Brano fornito.
Chiudendo la Festa Democratica di Bologna, il Capo del Governo ha voluto precisare, se mai ce ne fosse stato bisogno a coloro che non lo avevano capito o che avevano fatto finta di non capire, di “non aver pensato neanche un nanosecondo alle dimissioni” da segretario; ma, in tutta risposta, è arrivata la replica del suo predecessore e avversario Pier Luigi Bersani “io non ci avrei pensato un nanosecondo a dimettermi”, a dimostrazione del fatto che forse, all’interno del PD, la questione non sia proprio di lana caprina.

Tutti gli osservatori sono convinti che realmente Renzi non abbia mai considerato, e mai considererà in futuro, l’ipotesi di abbandonare l’incarico di via del Nazareno per dedicarsi a tempo pieno all’impegno di Palazzo Chigi, per il semplice motivo che, nell’eventualità in cui dovesse prendere una simile decisione, il giorno dopo comincerà immediatamente il fuoco amico del neo segretario e della sua truppa, una caratteristica tipica e insita di un partito come il PD esperto in operazioni tafazziane.

Compito richiesto. Per favore, riscrivi il brano su Renzi, tutto da "Chiudendo la Festa" fino a "di lana caprina.", sostituendo "Bologna" con "Modena". I record che seguono non hanno alcun legame con il brano.

Materiale fornito.
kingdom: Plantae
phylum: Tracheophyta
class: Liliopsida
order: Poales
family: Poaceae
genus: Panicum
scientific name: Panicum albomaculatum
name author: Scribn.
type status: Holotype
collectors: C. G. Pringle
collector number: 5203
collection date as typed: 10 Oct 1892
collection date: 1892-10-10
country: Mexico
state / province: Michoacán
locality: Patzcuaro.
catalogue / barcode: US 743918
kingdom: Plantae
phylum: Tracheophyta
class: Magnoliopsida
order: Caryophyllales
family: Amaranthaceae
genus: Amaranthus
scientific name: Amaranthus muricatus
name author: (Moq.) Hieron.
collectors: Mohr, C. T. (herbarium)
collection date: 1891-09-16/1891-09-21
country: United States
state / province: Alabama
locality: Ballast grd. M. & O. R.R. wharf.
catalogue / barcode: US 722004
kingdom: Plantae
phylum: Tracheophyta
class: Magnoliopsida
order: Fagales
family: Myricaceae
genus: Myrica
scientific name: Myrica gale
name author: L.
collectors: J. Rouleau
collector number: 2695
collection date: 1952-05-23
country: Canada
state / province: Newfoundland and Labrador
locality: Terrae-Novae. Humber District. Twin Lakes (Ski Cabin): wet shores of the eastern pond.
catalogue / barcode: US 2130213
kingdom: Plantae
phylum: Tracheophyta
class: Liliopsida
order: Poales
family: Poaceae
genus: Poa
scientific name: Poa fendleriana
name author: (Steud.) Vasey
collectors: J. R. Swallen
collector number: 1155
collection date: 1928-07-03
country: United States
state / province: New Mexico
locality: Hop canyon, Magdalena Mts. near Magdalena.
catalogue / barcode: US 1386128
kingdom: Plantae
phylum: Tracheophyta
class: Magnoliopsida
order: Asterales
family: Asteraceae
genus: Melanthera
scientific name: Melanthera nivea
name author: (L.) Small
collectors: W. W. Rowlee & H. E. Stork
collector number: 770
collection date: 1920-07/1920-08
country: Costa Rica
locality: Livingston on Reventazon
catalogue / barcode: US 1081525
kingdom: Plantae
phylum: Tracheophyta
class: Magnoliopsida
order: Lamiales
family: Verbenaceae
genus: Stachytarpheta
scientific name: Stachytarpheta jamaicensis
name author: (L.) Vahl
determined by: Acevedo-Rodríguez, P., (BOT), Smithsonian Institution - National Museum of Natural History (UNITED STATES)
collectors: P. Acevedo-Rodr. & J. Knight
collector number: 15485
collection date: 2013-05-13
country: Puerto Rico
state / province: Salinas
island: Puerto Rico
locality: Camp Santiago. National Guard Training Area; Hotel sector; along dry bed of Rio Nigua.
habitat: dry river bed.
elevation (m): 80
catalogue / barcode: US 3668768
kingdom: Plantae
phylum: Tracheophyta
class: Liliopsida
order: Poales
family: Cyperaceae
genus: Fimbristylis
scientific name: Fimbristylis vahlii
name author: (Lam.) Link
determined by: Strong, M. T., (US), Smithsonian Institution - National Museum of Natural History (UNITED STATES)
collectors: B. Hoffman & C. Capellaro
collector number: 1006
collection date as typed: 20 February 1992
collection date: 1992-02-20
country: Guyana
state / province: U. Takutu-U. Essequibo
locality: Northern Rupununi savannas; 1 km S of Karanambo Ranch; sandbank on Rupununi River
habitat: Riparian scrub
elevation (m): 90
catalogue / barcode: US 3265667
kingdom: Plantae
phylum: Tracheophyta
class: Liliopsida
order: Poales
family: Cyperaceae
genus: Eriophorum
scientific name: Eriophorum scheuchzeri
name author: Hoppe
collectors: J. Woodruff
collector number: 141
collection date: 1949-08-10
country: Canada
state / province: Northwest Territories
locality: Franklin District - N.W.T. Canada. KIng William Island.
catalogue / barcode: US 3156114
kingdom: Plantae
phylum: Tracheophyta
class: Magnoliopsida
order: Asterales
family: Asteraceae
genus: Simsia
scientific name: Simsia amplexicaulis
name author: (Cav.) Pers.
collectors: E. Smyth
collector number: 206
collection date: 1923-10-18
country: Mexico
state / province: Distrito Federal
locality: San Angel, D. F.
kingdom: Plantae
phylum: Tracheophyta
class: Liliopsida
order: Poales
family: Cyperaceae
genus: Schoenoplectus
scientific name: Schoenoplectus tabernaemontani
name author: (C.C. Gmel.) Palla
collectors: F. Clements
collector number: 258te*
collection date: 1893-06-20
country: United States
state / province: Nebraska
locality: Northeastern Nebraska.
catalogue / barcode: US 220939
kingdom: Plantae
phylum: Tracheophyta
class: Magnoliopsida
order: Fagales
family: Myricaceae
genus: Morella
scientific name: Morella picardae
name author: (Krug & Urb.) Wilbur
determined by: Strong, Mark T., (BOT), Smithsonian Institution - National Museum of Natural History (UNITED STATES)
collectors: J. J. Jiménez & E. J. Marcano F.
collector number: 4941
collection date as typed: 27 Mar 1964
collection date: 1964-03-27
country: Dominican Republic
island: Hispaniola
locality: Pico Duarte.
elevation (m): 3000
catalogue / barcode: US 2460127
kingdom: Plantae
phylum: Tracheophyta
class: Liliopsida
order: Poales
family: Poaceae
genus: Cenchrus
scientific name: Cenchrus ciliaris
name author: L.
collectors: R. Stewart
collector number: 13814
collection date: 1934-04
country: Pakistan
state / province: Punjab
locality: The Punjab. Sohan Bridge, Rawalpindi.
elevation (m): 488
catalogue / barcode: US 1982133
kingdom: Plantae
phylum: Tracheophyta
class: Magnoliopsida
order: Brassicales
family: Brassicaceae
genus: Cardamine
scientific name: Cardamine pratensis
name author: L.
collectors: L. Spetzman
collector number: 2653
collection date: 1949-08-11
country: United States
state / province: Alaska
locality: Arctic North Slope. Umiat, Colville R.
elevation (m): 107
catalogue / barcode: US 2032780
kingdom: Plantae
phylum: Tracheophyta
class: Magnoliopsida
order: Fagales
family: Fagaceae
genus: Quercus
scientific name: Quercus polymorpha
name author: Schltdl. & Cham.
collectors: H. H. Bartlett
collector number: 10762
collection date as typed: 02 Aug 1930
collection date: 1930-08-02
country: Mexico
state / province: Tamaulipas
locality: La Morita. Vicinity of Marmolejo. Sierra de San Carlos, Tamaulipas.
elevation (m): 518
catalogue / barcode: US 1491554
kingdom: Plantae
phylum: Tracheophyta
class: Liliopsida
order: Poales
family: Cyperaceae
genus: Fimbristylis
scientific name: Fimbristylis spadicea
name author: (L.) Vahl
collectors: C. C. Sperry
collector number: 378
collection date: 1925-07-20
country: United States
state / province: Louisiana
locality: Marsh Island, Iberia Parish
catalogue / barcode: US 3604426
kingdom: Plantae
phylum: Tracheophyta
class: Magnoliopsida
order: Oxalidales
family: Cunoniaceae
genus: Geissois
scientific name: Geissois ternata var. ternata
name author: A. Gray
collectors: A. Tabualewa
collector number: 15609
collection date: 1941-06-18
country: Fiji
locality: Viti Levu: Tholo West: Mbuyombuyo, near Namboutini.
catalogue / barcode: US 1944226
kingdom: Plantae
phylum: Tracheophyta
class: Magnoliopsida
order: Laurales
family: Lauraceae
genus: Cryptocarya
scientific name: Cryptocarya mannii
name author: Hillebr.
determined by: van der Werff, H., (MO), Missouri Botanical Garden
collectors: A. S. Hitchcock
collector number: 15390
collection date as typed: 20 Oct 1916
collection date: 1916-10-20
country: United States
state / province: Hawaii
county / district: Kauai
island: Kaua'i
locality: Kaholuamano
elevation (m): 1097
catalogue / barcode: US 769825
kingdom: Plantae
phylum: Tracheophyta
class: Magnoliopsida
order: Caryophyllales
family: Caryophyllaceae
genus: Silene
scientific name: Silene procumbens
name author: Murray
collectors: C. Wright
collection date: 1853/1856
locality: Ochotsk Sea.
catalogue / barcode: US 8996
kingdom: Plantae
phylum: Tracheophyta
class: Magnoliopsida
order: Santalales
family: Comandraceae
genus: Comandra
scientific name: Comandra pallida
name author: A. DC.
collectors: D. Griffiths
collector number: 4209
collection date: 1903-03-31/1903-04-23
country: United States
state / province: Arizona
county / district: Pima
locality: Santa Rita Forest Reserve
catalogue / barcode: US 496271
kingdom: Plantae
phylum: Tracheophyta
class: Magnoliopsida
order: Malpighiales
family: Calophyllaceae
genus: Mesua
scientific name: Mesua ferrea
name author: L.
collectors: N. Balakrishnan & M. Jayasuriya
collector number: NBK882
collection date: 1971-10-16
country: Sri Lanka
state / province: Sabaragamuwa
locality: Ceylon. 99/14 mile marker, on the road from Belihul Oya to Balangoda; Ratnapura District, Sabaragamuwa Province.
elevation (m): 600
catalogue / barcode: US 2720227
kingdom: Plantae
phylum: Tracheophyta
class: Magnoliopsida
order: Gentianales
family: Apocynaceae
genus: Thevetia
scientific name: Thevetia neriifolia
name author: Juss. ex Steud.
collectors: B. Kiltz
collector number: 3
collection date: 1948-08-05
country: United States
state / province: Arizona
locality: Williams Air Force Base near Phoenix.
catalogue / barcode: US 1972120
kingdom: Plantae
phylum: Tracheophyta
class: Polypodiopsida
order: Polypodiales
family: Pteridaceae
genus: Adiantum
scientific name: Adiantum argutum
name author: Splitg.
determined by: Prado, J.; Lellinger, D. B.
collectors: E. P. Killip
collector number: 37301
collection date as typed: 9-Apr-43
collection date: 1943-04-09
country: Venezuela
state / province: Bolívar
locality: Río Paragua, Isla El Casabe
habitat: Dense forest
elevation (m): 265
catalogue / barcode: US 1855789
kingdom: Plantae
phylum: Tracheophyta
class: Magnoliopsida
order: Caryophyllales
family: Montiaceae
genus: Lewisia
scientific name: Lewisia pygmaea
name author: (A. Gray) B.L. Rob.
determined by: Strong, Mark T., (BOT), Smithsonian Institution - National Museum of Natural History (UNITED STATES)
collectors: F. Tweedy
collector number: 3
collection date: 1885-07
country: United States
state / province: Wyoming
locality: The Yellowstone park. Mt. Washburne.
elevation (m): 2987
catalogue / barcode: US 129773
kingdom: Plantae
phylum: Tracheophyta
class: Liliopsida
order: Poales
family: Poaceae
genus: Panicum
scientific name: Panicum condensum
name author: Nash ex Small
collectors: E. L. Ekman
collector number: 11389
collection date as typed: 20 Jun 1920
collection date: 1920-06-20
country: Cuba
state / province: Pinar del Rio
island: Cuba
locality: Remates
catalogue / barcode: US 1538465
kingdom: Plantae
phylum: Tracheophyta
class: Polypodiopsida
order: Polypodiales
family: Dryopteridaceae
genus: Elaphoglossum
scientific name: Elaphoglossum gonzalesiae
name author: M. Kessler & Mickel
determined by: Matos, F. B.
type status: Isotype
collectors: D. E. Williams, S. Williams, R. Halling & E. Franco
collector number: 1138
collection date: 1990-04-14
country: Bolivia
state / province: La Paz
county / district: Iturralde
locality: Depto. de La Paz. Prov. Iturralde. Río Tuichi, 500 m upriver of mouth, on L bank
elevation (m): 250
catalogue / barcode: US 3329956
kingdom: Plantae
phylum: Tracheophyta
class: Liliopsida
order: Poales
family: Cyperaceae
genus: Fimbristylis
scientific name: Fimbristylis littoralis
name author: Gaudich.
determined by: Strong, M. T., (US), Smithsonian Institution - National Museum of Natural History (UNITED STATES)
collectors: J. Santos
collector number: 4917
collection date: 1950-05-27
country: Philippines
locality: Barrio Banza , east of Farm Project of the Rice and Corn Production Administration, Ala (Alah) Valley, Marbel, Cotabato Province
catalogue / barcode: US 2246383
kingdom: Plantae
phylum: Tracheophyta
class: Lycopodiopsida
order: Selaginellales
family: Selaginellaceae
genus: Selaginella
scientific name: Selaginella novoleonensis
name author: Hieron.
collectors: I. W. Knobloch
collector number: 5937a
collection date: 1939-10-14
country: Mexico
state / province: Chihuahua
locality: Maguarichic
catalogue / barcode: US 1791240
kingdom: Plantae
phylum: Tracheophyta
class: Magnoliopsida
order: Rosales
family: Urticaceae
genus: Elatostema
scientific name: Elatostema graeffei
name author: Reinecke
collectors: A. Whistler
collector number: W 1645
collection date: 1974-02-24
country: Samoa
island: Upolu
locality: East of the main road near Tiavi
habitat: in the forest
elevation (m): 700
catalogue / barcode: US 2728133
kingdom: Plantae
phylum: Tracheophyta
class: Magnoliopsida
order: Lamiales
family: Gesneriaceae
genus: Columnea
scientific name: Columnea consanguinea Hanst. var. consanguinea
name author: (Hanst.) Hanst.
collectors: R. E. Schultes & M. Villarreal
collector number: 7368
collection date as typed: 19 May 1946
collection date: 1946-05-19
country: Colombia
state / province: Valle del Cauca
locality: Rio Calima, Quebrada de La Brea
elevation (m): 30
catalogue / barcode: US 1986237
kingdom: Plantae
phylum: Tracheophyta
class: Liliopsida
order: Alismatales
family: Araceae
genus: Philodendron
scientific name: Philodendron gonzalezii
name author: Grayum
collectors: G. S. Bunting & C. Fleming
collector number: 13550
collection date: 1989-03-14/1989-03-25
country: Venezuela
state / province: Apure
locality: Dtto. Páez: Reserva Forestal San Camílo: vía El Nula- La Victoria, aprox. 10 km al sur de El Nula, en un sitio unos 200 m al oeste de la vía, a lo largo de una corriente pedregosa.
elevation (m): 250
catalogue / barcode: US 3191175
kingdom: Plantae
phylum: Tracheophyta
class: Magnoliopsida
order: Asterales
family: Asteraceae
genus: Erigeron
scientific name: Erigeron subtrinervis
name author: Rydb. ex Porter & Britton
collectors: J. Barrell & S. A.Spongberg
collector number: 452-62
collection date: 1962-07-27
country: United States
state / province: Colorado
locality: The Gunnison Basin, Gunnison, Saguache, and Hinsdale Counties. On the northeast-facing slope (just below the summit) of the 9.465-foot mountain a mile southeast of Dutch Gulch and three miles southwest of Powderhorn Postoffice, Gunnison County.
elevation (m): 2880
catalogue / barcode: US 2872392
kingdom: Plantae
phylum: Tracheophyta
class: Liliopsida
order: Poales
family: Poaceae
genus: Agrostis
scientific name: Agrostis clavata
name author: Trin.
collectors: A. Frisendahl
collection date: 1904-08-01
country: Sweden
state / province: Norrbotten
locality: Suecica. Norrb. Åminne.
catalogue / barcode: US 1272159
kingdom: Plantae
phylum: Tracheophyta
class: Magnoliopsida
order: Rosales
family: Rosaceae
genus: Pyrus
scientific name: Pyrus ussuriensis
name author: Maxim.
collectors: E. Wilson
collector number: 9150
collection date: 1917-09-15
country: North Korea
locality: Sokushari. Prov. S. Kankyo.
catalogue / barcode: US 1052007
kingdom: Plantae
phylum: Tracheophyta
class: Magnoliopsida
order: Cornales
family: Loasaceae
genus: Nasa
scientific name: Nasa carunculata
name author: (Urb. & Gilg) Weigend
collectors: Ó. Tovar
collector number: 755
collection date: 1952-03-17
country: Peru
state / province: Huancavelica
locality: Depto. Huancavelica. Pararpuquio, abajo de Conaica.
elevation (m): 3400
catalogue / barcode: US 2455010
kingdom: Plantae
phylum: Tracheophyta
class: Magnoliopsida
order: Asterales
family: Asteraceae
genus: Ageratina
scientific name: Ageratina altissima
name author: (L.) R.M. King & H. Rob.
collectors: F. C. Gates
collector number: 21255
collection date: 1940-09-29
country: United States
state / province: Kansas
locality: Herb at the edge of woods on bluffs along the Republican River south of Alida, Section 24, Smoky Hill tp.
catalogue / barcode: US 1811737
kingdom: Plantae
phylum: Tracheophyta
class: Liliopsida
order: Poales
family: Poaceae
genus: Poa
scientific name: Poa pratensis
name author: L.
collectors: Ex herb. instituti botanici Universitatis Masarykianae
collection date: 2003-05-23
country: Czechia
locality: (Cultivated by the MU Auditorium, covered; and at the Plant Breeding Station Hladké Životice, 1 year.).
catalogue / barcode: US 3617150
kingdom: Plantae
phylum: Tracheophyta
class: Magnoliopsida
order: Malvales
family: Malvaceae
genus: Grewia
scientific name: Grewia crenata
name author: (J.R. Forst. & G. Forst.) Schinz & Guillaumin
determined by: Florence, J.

Risultato del compito.
Chiudendo la Festa Democratica di Modena, il Capo del Governo ha voluto precisare, se mai ce ne fosse stato bisogno a coloro che non lo avevano capito o che avevano fatto finta di non capire, di “non aver pensato neanche un nanosecondo alle dimissioni” da segretario; ma, in tutta risposta, è arrivata la replica del suo predecessore e avversario Pier Luigi Bersani “io non ci avrei pensato un nanosecondo a dimettermi”, a dimostrazione del fatto che forse, all’interno del PD, la questione non sia proprio di lana caprina.